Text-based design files
^^^^

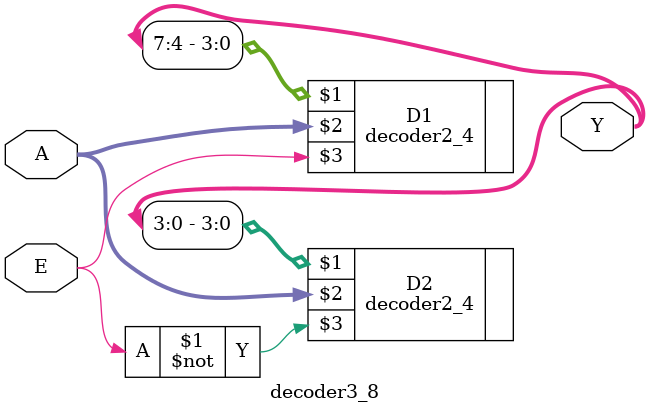
<source format=v>
module decoder3_8(Y,A,E);

input [1:0]A;
input E;
output [7:0]Y;
decoder2_4 D1(Y[7:4],A[1:0],E);
decoder2_4 D2(Y[3:0],A[1:0],~E);
endmodule


</source>
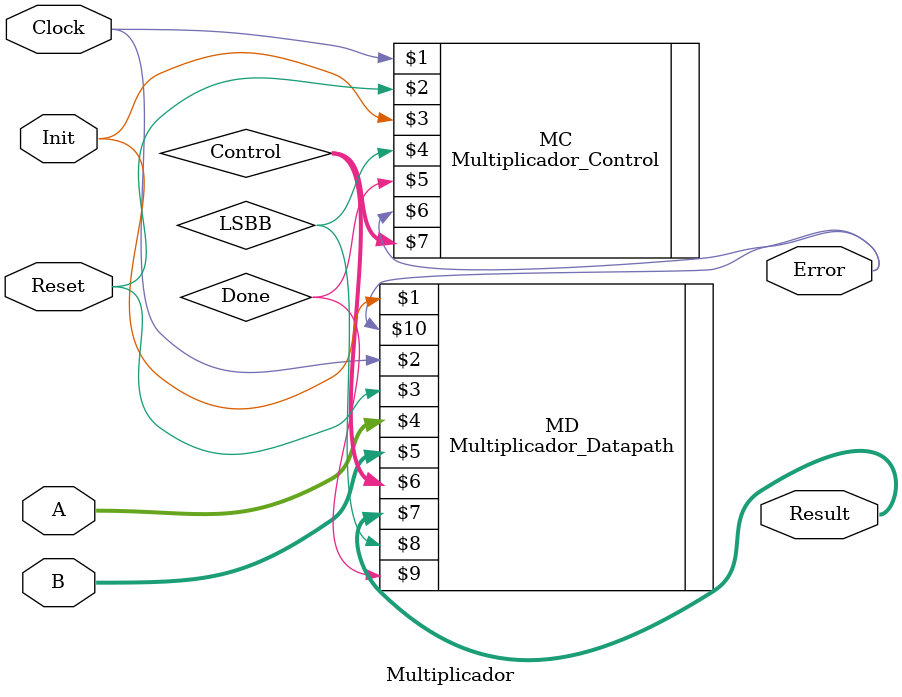
<source format=v>
module Multiplicador(Clock, Reset, Init, A, B, Result, Error);

input wire Clock;
input wire Reset;
input wire Init;
input wire [2:0] A;
input wire [2:0] B;
output wire [2:0] Result;
output wire Error;

wire LSBB;
wire [2:0] Control;
wire Done;

Multiplicador_Control MC (Clock, Reset, Init, LSBB, Done, Error, Control);
Multiplicador_Datapath MD (Init, Clock, Reset, A, B, Control, Result, LSBB, Done, Error);

endmodule

</source>
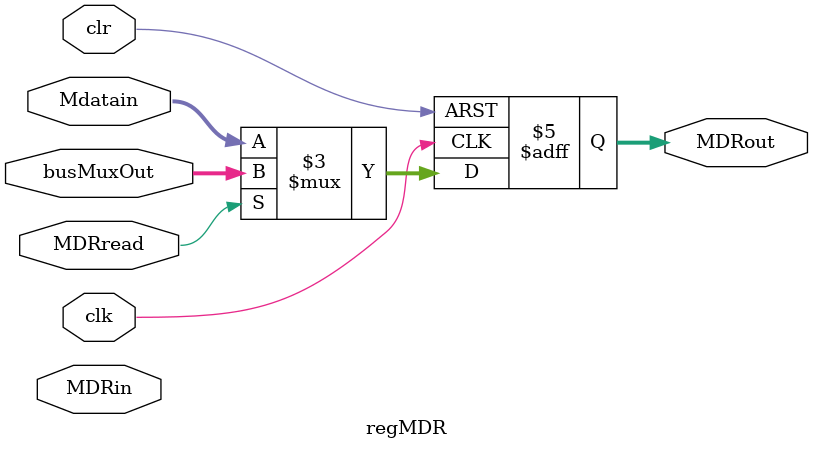
<source format=v>
module regMDR(clr, clk, MDRin, Mdatain, MDRread, busMuxOut, MDRout);

input clr;
input clk;
input MDRin, MDRread;
input [31:0] busMuxOut, Mdatain;
output reg [31:0] MDRout;
always @(posedge clk or posedge clr)
		if(clr)
			MDRout = 0; 
		else if(MDRread)
			MDRout = busMuxOut;
		else
			MDRout = Mdatain;
endmodule
</source>
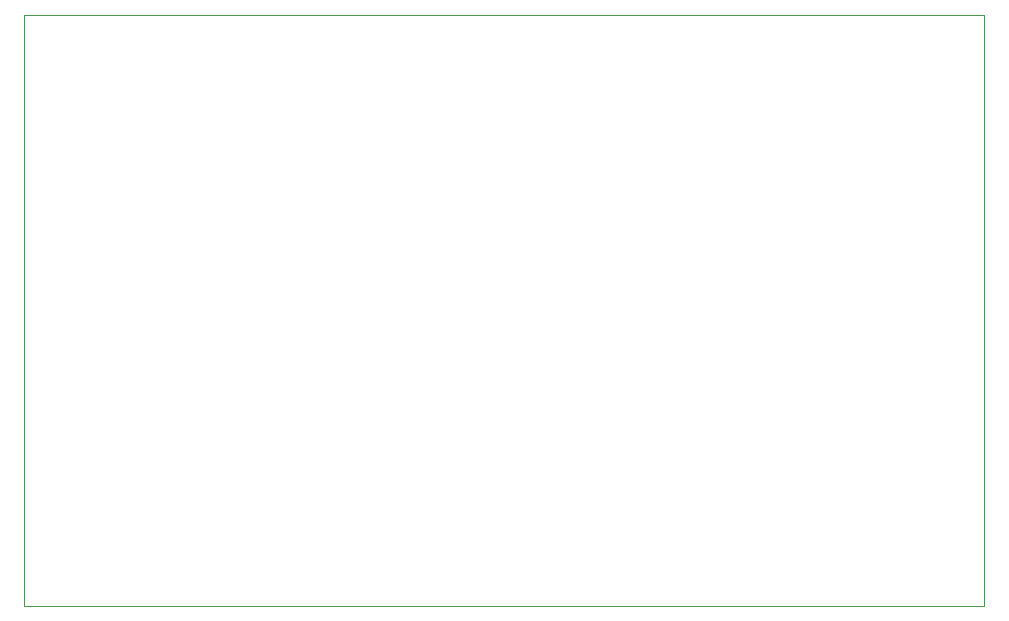
<source format=gm1>
G04 #@! TF.GenerationSoftware,KiCad,Pcbnew,(5.1.2)-1*
G04 #@! TF.CreationDate,2019-11-15T10:44:12-03:00*
G04 #@! TF.ProjectId,Xbee,58626565-2e6b-4696-9361-645f70636258,rev?*
G04 #@! TF.SameCoordinates,Original*
G04 #@! TF.FileFunction,Profile,NP*
%FSLAX46Y46*%
G04 Gerber Fmt 4.6, Leading zero omitted, Abs format (unit mm)*
G04 Created by KiCad (PCBNEW (5.1.2)-1) date 2019-11-15 10:44:12*
%MOMM*%
%LPD*%
G04 APERTURE LIST*
%ADD10C,0.050000*%
G04 APERTURE END LIST*
D10*
X161290000Y-30000000D02*
X161290000Y-80000000D01*
X80000000Y-80000000D02*
X80000000Y-30000000D01*
X161290000Y-80000000D02*
X80000000Y-80000000D01*
X80000000Y-30000000D02*
X161290000Y-30000000D01*
M02*

</source>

^^^^

What you have to do:
The lines in the entries above that carry the word "Init" must be copied.

Completed exercise:
module Multiplicador(Clock, Reset, Init, A, B, Result, Error);
input wire Init;
Multiplicador_Control MC (Clock, Reset, Init, LSBB, Done, Error, Control);
Multiplicador_Datapath MD (Init, Clock, Reset, A, B, Control, Result, LSBB, Done, Error);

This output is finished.